In pubblico, Fauci ha costantemente respinto la teoria della fuga dal laboratorio, arrivando persino a definirla un “argomento circolare”.
“Recentemente è stato condotto uno studio”, ha affermato durante una delle prime conferenze stampa, “in cui un gruppo di virologi evoluzionisti altamente qualificati ha analizzato le sequenze presenti in quel sito e quelle dei pipistrelli durante la loro evoluzione, e le mutazioni necessarie per arrivare al punto attuale sono pienamente coerenti con un salto di specie da un animale a un essere umano.”
In realtà, non c’era unanimità tra gli scienziati.
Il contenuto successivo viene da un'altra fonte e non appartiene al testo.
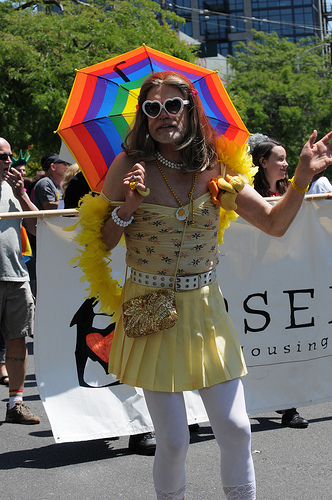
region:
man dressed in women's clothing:
[56, 42, 318, 497]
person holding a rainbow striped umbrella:
[53, 40, 323, 473]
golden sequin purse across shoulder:
[119, 145, 197, 340]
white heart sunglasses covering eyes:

Due di loro credevano che il virus provenisse da un mercato di animali vivi, scrive Fauci nel suo diario.
“Gli altri pensavano che fosse possibile un inserimento deliberato”, scrisse, ovvero che il virus fosse stato inserito come parte di una sequenza chimica in laboratorio e che in qualche modo fosse sfuggito.
Nel pieno della pandemia, mettere in discussione Fauci e le linee guida ufficiali che aveva contribuito a stabilire significava essere accusati di diffondere disinformazione.
Internamente, Fauci sostenne che la questione andava indagata. “Non potevamo lasciar perdere”, disse, esattamente l’opposto di quanto aveva insistito pubblicamente sul fatto che non potesse essere stata causata da una fuga dal laboratorio di Wuhan.
Il fatto che il laboratorio in questione avesse ricevuto un finanziamento nel 2014 (tramite un intermediario) dal NIAID per una ricerca sul “guadagno di funzione” potrebbe contribuire a spiegare la riluttanza di Fauci ad ammettere apertamente la necessità di un’indagine.
La correità della stampa mainstream
«Dato che molte delle affermazioni di Fauci non erano supportate da alcuna prova scientifica, perché – si chiede Free Press – i media mainstream erano così ansiosi di fargli da trascrittori invece di approfondire le sue affermazioni come si conviene ai giornalisti? Perché hanno accettato la parola di Fauci come oro colato? La risposta sembrerebbe trovarsi in una nota particolarmente significativa: “Chris [la moglie di Fauci] ed io siamo andati alla presentazione del libro della nostra amica Ruth Marcus (editorialista del Washington Post), “Supreme Ambition”, sul giudice Brett Kavanaugh. La festa si è tenuta a casa di David e Katherine Bradley… Una casa elegante. Alla festa c’erano personaggi di spicco: il senatore Mark Warner, Kellyanne Conway, Andrea Mitchell, David Ignatius, David Frum, Zeke Emanuel, ecc. Rafe Sagalyn, l’agente di Ruth, era presente”».
Fauci frequentava la crème de la crème dei media di Washington. Vedevano il mondo allo stesso modo, celebrando un libro che metteva alla berlina un giudice conservatore. Erano tutti amici. Come tutti gli altri membri dell’establishment, consideravano Fauci un eroe. E chi di loro avrebbe osato farlo scendere dal piedistallo?
“Nel pieno della pandemia – aggiunge Free Press -, mettere in discussione Fauci e le linee guida ufficiali che aveva contribuito a stabilire significava essere accusati di diffondere disinformazione. Scienziati come Jay Bhattacharya furono aspramente criticati dalla stampa per aver osato mettere in discussione il pensiero comune, sia da Fauci che dalla stampa stessa. E non dimentichiamo il presidente Joe Biden, che concesse a Fauci una grazia preventiva e generalizzata come uno dei suoi ultimi atti da presidente. Altrimenti, Fauci avrebbe potuto essere indagato per possibile falsa testimonianza in una qualsiasi delle sue numerose comparizioni davanti al Congresso.
Invece, il presidente lo ha formalmente posto al di sopra della legge, precludendogli qualsiasi possibilità di ristabilire la sua credibilità in tribunale”.